Qu'on se le dise, Internet n'a fait qu'effleurer l'éventail de ses possibilités à l'heure où il entame son adolescence. Mais si le potentiel de ses futures applications semble être plutôt envisageable, il ne doit pas être ommis ce qui bientôt en sera un caractère fondamental: son omniprésence.
Entre en scène: le WiMax et ses dizaines de kilomètres de couverture, qui porteront la vague jusqu'en quelques recoins des plus reculés de nos plats pays, et de ce fait généraliseront son accès. Demain la -semble-t-il - sempiternelle recherche de la prise téléphonique murale (en voyage) pour se connecter à notre cordon ombilical moderne n'aura plus raison d'être. Demain il sera tout aussi ridicule d'engager une quelconque action pour connecter notre compagnon de pc au réseau qu'aujourd'hui le serait une tentative de connecter nos téléphones portables à un opérateur.
Entre en scène: le Web 2.0 qui nous propose de délester nos disques durs d'applications bien plus utilement placées sur des serveurs. Après le mail (quiconque utilise aujourd'hui un hotmail, gmail, yahooMail ou autre promeut le 2.0), les applications de gestion (en témoigne le succès des wikis, du eCRM de SalesForce.com), bientôt la majeure partie de nos solutions migreront vers des serveurs. Les avantages sont évidents: plus besoin d'être lié à son disque dur, de n'importe où via n'importe quelle machine, vous aurez demain accès à l'ensemble de vos besoins numériques.
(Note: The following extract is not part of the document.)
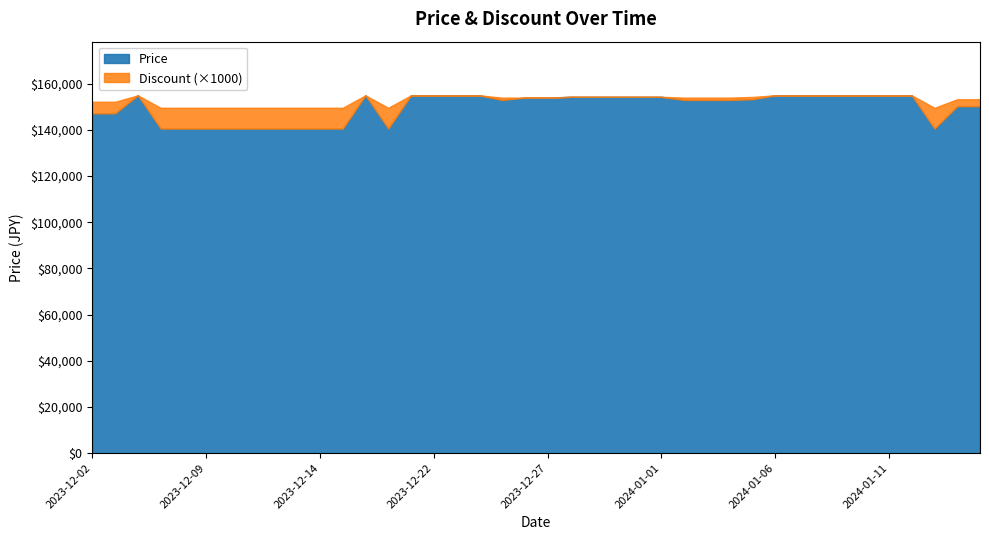

Rank the categories by Price value from highest to lowest.

2023-12-06, 2023-12-19, 2023-12-21, 2023-12-22, 2023-12-23, 2023-12-24, 2024-01-06, 2024-01-07, 2024-01-08, 2024-01-09, 2024-01-10, 2024-01-12, 2024-01-11, 2023-12-28, 2023-12-29, 2023-12-30, 2023-12-31, 2024-01-01, 2023-12-26, 2023-12-27, 2024-01-05, 2023-12-25, 2024-01-02, 2024-01-03, 2024-01-04, 2024-01-14, 2024-01-15, 2023-12-02, 2023-12-03, 2023-12-07, 2023-12-08, 2023-12-09, 2023-12-10, 2023-12-11, 2023-12-12, 2023-12-13, 2023-12-14, 2023-12-15, 2023-12-20, 2024-01-13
Peut-être les plus rétiscents se disent-ils que rien ne vaut leurs bonnes vieilles sauvegardes car ils ne sont pas toujours certains de pouvoir trouver une connexion... à ceux-là relisez l'entrée en scène du WiMax (qui sera d'ailleurs suivi d'autres technologies), et entrez dans l'ère du nouvel internet! Le nouvel internet va rendre obsolète ou presque nos disques durs et OS qui voulaient nous faire croire qu'en dehors d'eux point de salut. La vérité est qu'avec l'arrivée de l'internet omniprésent et la 2.0 vague notre seul besoin sera d'y accéder... donc nécessairement via le navigateur, seul pièce indispensable du puzzle numérique.
D'où l'on peut en déduire les rumeurs persistantes de Google à posséder son propre navigateur, d'où les menaces sur Microsoft (si Windows ne nous était plus si indispensable), et d'où le fait que la valeur boursière de ce dernier a cessé de croitre pour connaître sa première année de chute, contrairement à l'explosion googlesque. Préparez-vous donc au grand boulversement!